Biometrics

3. Main Threats against Privacy-Preserving Biometric Authentication Systems

3.2. A Biometric Reference Recovery Attack

The most successful strategy to perform a biometric reference recovery attack is to use a hill-climbing technique to perform a centre search attack. The attack can be launched under three conditions:

(1)The adversary is in possession of a matching template (maybe spoofed) for the target biometric reference.

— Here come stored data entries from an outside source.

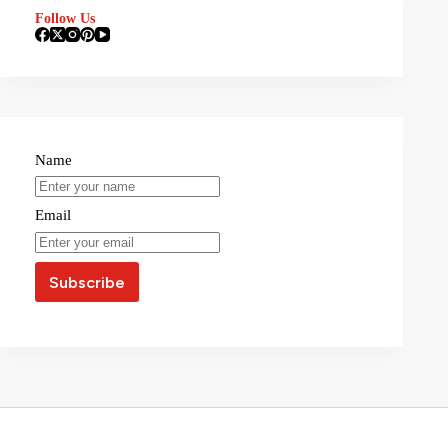
Follow Us
Name
Email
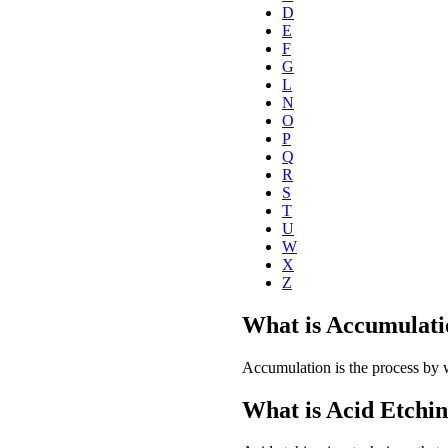
D
E
F
G
L
N
O
P
Q
R
S
T
U
W
X
Z
What is Accumulati
Accumulation is the process by 
What is Acid Etchi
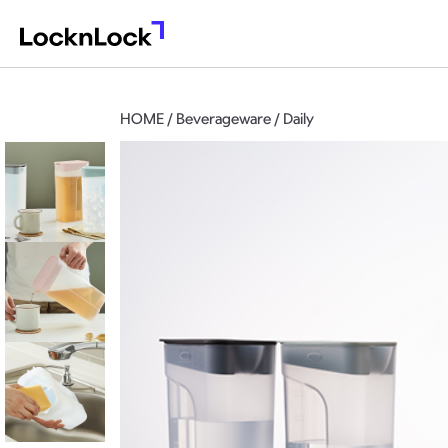
HOME / Beverageware / Daily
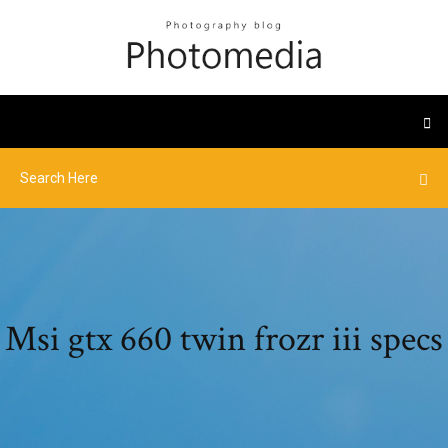
Msi gtx 660 twin frozr iii specs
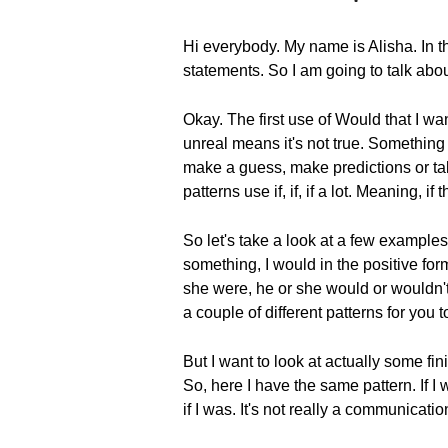
Hi everybody. My name is Alisha. In t
statements. So I am going to talk abo
Okay. The first use of Would that I wan
unreal means it's not true. Something t
make a guess, make predictions or talk 
patterns use if, if, if a lot. Meaning, 
So let's take a look at a few examples 
something, I would in the positive for
she were, he or she would or wouldn't b
a couple of different patterns for you 
But I want to look at actually some f
So, here I have the same pattern. If I w
if I was. It's not really a communicati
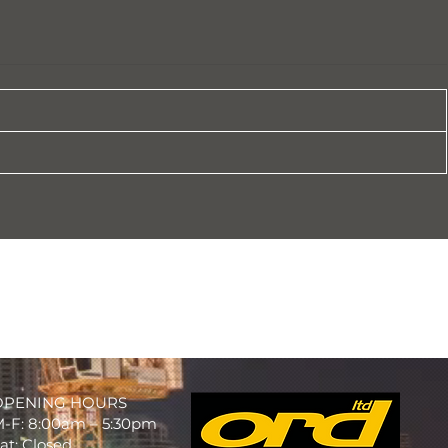
OPENING HOURS
-F: 8:00am – 5:30pm
at: Closed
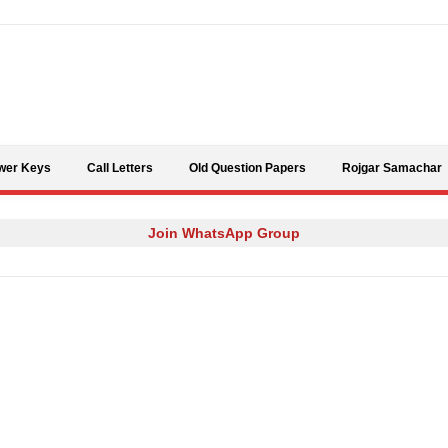
Skip to content
wer Keys
Call Letters
Old Question Papers
Rojgar Samachar
Join WhatsApp Group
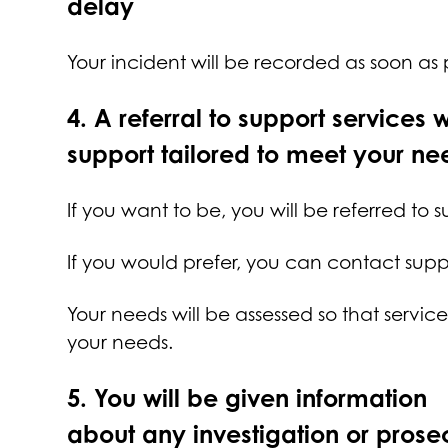
delay
Your incident will be recorded as soon as
4.
A referral to support services w
support tailored to meet your ne
If you want to be, you will be referred to 
If you would prefer, you can contact suppo
Your needs will be assessed so that servi
your needs.
5.
You will be given information
about any investigation or prose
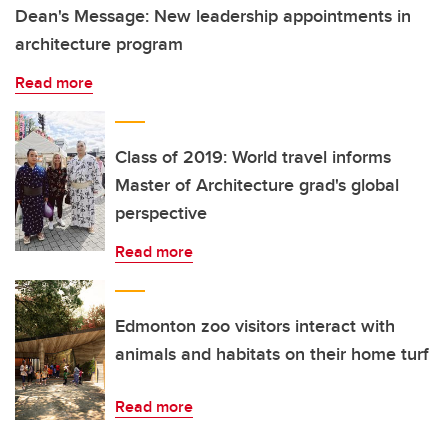
Dean's Message: New leadership appointments in
architecture program
Read more
Class of 2019: World travel informs
Master of Architecture grad's global
perspective
Read more
Edmonton zoo visitors interact with
animals and habitats on their home turf
Read more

(2)The adversary is able to see the output of the authentication process

$(OUT_{\mathscr{A}\mathcal{S}})$ . For instance, this information could be in an access control system, a door that is opening.

(3)The matching process between a fresh and a stored template relies on specific distances, called leaking distances, which include the Euclidean and the Hamming distance.

Figure 3 provides an intuition of the attack strategy. In the example (Figure 3) the stored reference template is the point

$b = (6, 3)$ and the given matching

$b^{'}$ is in the point

$(6, 4)$ . The matching templates are the points in the region delimited by the green circle. The adversary starts from the first component of the given matching template, the point

$(6, 4)$ , and increments it repeatedly by a factor 1. When rejected, on the point

$(9, 4)$ denoted by the red bullet with a white cross, the attacker learns that the previous point is the last one inside the acceptance circle. The same strategy is repeated starting from the point

$b^{'}$ and decreasing (by a factor 1 each time) the first component until rejection, and for the other component of the template. After discovering the coordinates of the four boundary points in the acceptance circle, the attacker can compute the coordinates of its centre, that is, find the digital representation of the biometric reference template.

Figure 3

Example of a recovery template attack for a BAS with biometric traits represented as vectors in

$\mathbb{Z}_{10}^{2}$ and with threshold

$\tau = 2$ . The values are chosen ad hoc to be able to picture the example in an easy and intuitive way and do not reflect the parameters used in real applications (usually,

$q$ is smaller than

$n$ and

$n \gg \tau$ is in the order of 2048).

This reference recovery attack is very efficient as it only requires a number of authentication attempts that are linear in the length of the biometric template. Moreover, it can be mounted against many biometric authentication systems (privacy-preserving or not) and even systems that employ secure multiparty computation techniques including somewhat homomorphic encryption.

Another strategy to perform biometric reference recovery attacks is to gain access to the database and try to decrypt the target template. This approach, however, is way less successful since normally the employed cryptographic techniques used to protect the templates' privacy are proven to be secure.